====== Extract to read ======

After the first few years of the movement, organic food slowly gained popularity as a mass market production. It’s no secret that organic food is a fast growing multibillion dollar industry. Now 30 years later, according to Harrison, “Organic sales are growing by about 20 percent a year”. To meet these demands, the USDA created a set of standards for organics in 2002.
Unfortunately, there is a lot of red tape and bureaucracy surrounding organic standards. When you pick up a product in the store and read the logo “USDA organic”, there is no guarantee its 100% organic. Your best bests are to look for the “Oregon Tilth Certified” and “QAI” (Quality Assurance International) labels on a product’s packaging.
Is organic food unreasonably high priced? Or is conventional food unreasonably low priced? It’s a question everyone wants the answer to. Why is organic food so expensive? If we had the answer to this controversial question, there would finally be peace in the hearts of all the healthy foodie-enthusiasts and all would be right in their world. It would satisfy the minds of millions of consumers in America and let the big organic company (or small organic company, for that matter) feel guiltless selling their food at such a steep price.

======

Carry on the passage about organic food from the point where it stops. The listing is not required.

====== Given data ======

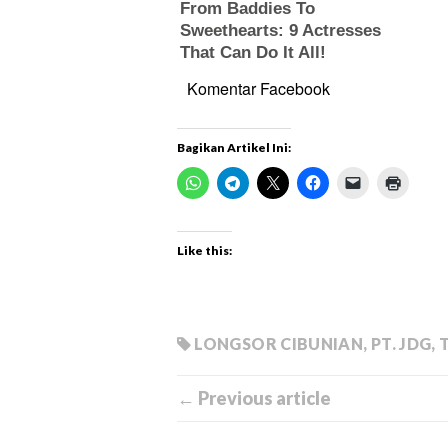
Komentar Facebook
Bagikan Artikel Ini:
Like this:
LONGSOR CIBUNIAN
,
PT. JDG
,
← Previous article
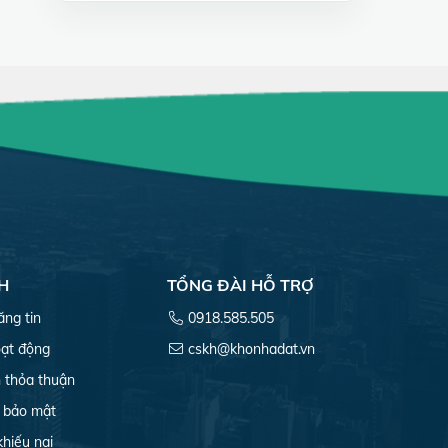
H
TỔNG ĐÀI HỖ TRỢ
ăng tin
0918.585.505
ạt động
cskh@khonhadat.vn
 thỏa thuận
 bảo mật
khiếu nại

======

# Task result:
Is Maloney a bunch of baloney? Field Maloney is on the editorial staff of The New Yorker, as well as a contributor to the web based periodical: Slate Magazine. The article: “Is Whole Foods Wholesome?” by Maloney appears on Slate.com. In this argument, Maloney writes about organic food, as well as the organic and eco friendly grocery chain—Whole Foods.
Maloney claims in his argument there are dark secrets, hidden behind the organic food trend. He states Whole Foods keeps dark secrets of their own, when he talks about the way they advertise to their customers. Maloney also pipes up with his opinion on the fate of organic food, as well as companies that are beginning to follow the organic food trend.